The hotel is only one step in a much larger process of trying to find what environmentally-friendly methods are feasible at the IMU. Campbell said at one point there were efforts to compost organic waste from the food services in the Union.

“Sustainability is important to the food industry,” Campbell said. “We were carting off the waste to a farmer who was doing the composting for us, but the volume was so high the farmer said he could not handle it and we had to stop.”

Campbell said he would like to see a long-term solution for the large amount of waste the IMU food services produce, but he is not sure what that is at this point. It is possible for this strategy to work on a smaller scale though, when applied to IMU program, Indiana University Outdoor Adventures.

IUOA was founded as an opportunity for outdoor recreation and has since grown into a program funded through the IMU offering classes to IU students along with adventure trips open to the Bloomington community in addition to IU students.

As part of its classes and trips, IUOA practices Leave No Trace principles. Leave No Trace is a series of seven 
principles to apply outdoors to minimize human impact and maintain high quality outdoor experiences. However, IUOA has taken steps to apply the principles in its IU office and program practices on campus.

Sophomore Izzy Krahling, IUOA leader, said she has taken a personal interest in making IUOA more eco-friendly. She and Tyler Kivland, event coordinator at IUOA, have been experimenting with practices to reduce the group’s ecological footprint.

“We have been composting for over two years now,” Krahling said. “Tyler took care of it, he took the white five gallon buckets of waste home to compost there.”

However after years of carting compost buckets around in his car Kivland began looking for an alternative. He contacted Hilltop Gardens and asked if it had any compost barrels it was willing to sell.

Not only did the Hilltop Gardens have spare buckets, but it was willing to give them to Kivland free of charge.

“The organic waste goes into the barrels and gets mixed with leaves, and it turns into dirt,” Krahling said. “We then use the dirt for Tyler’s plants in his office, and I believe he just gives them out as gifts after that.”

Though IUOA is no longer located in the IMU because it moved to a larger location in the basement of Eigenmann Hall, it is still trying to uphold the IMU’s greening goals.

“We are trying to move to online paperwork,” Krahling said. “All of our tests and in-class information is online, we try to communicate online. Overall we are trying to use less paper. When we get ready to go out in the field we use pages and pages of paper.”

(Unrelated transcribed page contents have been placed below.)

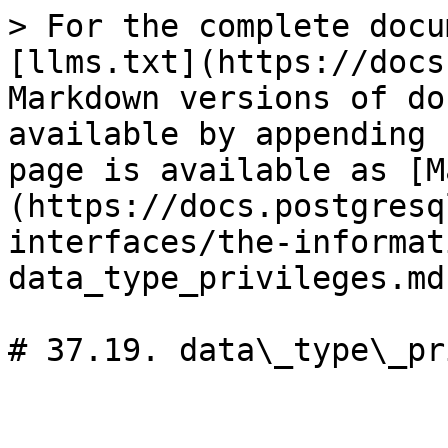
> For the complete docu
[llms.txt](https://docs
Markdown versions of do
available by appending 
page is available as [M
(https://docs.postgresq
interfaces/the-informat
data_type_privileges.md)
# 37.19. data\_type\_pr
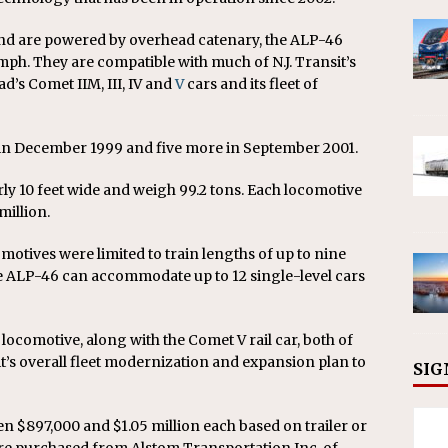
nd are powered by overhead catenary, the ALP-46
mph. They are compatible with much of N.J. Transit’s
ad’s Comet IIM, III, IV and
V
cars and its fleet of
s in December 1999 and five more in September 2001.
ly 10 feet wide and weigh 99.2 tons. Each locomotive
million.
omotives were limited to train lengths of up to nine
The ALP-46 can accommodate up to 12 single-level cars
w locomotive, along with the Comet V rail car, both of
sit’s overall fleet modernization and expansion plan to
SIG
 $897,000 and $1.05 million each based on trailer or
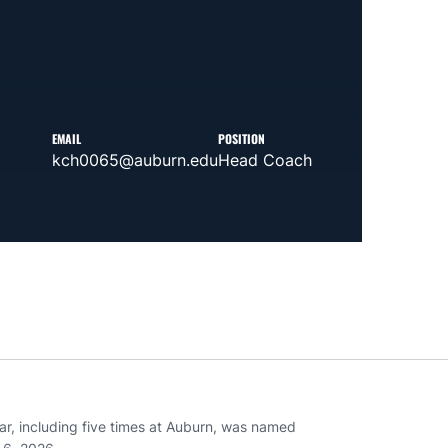
EMAIL
POSITION
kch0065@auburn.edu
Head Coach
ar, including five times at Auburn, was named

Krahling said she would like to see the implementation of digital GPS on trips, despite most trip leaders use their phones to navigate.

“There are a lot of people at OA who have a personal connection to the environment, many of them are in outdoor education or SPEA,” Krahling said.

She said at IUOA, they look for environmentally-friendly methods because they enjoy going outside and want to be able to keep going out and enjoying nature.